In the United States, many diehard sports fans morph into amateur statisticians to get an edge over the competition in their fantasy sports leagues. Depending on one’s technical chops, this “edge” is usually no more sophisticated than simple spreadsheet analysis, but some particularly intense people go to the extent of creating their own player rankings and projection systems. Online tools can provide similar capabilities, but it’s not often transparent where the numbers come from.
Although the data involved is not large in volume, the types of data processing, data analytics, and machine-learning techniques used in this area are common to many Apache Hadoop use cases. So, fantasy sports analytics provides a good (and fun) use case for exploring the Hadoop ecosystem.

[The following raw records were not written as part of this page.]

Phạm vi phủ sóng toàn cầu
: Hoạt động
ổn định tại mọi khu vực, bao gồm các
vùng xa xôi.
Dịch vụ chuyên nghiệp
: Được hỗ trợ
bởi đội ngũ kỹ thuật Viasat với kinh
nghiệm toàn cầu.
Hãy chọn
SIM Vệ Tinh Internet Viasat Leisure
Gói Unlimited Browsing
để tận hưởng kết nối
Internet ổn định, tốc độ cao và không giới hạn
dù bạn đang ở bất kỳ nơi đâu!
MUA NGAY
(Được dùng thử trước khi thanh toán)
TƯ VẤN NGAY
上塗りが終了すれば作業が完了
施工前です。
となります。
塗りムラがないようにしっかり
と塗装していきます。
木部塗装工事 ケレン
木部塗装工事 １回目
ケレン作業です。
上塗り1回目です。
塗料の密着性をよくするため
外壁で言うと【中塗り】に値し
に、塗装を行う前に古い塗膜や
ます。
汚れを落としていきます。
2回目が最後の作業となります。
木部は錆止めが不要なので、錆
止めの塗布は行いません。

Apache Spark is a natural fit in this environment. As a data processing platform with embedded SQL and machine-learning capabilities, Spark gives programmatic access to data while still providing an easy SQL access point and simple APIs to churn through the data. Users can write code in Python, Java, or Scala, and then use Apache Hive, Apache Impala (incubating), or even Cloudera Search (Apache Solr) for exploratory analysis.

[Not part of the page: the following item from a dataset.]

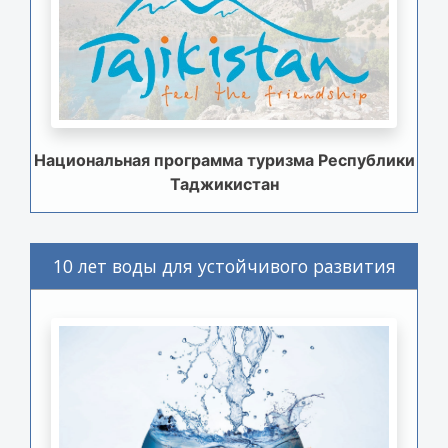
Национальная программа туризма Республики
Таджикистан
10 лет воды для устойчивого развития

In this two-part series, I’ll walk you through a common big data workflow: using Spark and Spark SQL for ETL and complex data processing, all while using fantasy NBA basketball as a contextual backdrop. In particular, we’ll do a lot of data processing and then determine who our system says was the best player in 2015-16 NBA season. (If it is anyone other than Stephen Curry, we’ll need to go back to the drawing board.) For those of you who follow professional sports other than basketball (or don’t follow sports at all), don’t pay too much attention to the subject area itself because the dataset patterns involved are highly similar to those involving other sports as well as real use cases.
All of the code (Scala) in this blog can be found over at GitHub.
Data Processing: Setup
We begin by grabbing our data from Basketball-Reference.com, which allows us to export season-based statistics by year as CSV files. We’ll grab data from the current season all the way back to the 1979-1980 season, which is when the NBA adopted the three-point shot. (Prior to the merger of the ABA and NBA in 1976, the three-point shot was used in the ABA but not the NBA. Blocks and steals are also not available for all historic seasons. Starting from the 1979-1980 season gives us the same information to use on all seasons.) This gives us 26 full seasons of data to use for our analysis. We note that the CSV files have some missing data, repeated headers, and so on, which we will have to account for and scrub out during our data processing. (No dataset is perfect!)